Without the images, write out the whole listing exactly.

* DATASET CONTENT:
- Opening Delimiter -

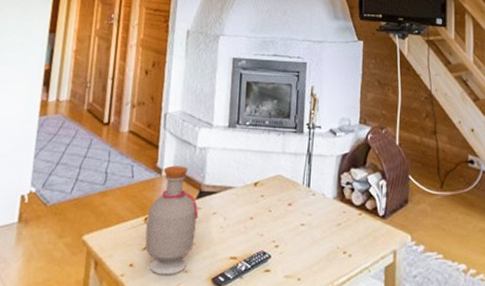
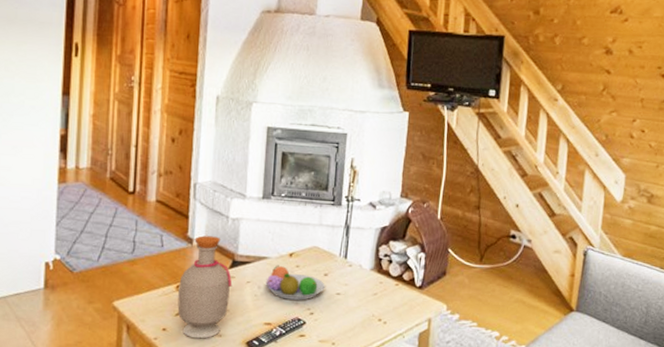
fruit bowl: none [231,195,290,232] -> present [265,265,325,300]

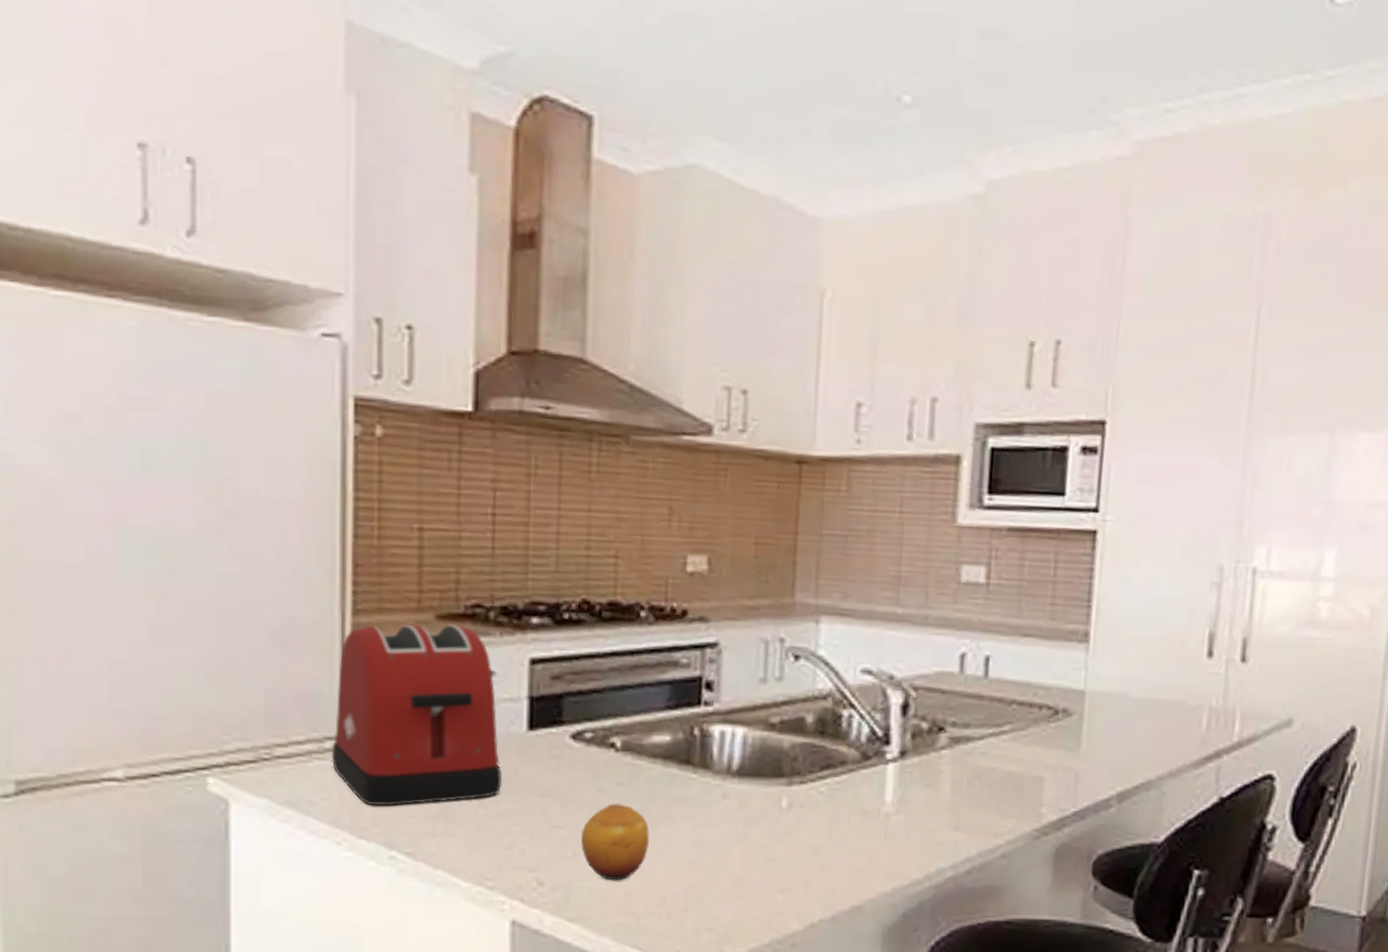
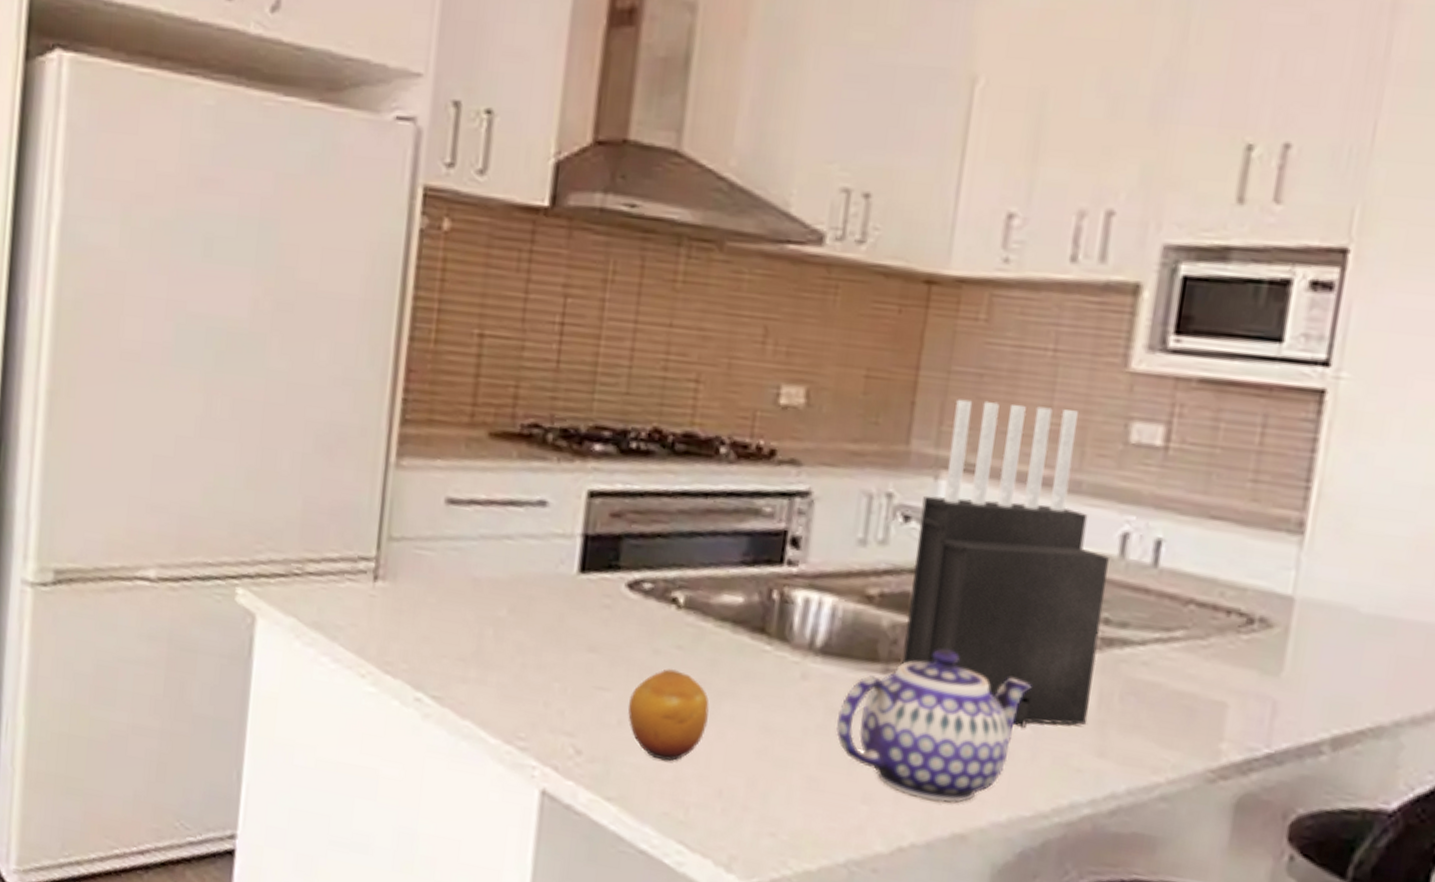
toaster: present [332,623,503,807] -> none [364,437,547,645]
teapot: none [754,760,902,883] -> present [836,648,1032,803]
knife block: none [802,556,952,816] -> present [902,399,1109,729]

- Closing Delimiter -

* ANSWER AREA:
fruit bowl: none [231,195,290,232] -> present [265,265,325,300]

toaster: present [332,623,503,807] -> none [364,437,547,645]
teapot: none [754,760,902,883] -> present [836,648,1032,803]
knife block: none [802,556,952,816] -> present [902,399,1109,729]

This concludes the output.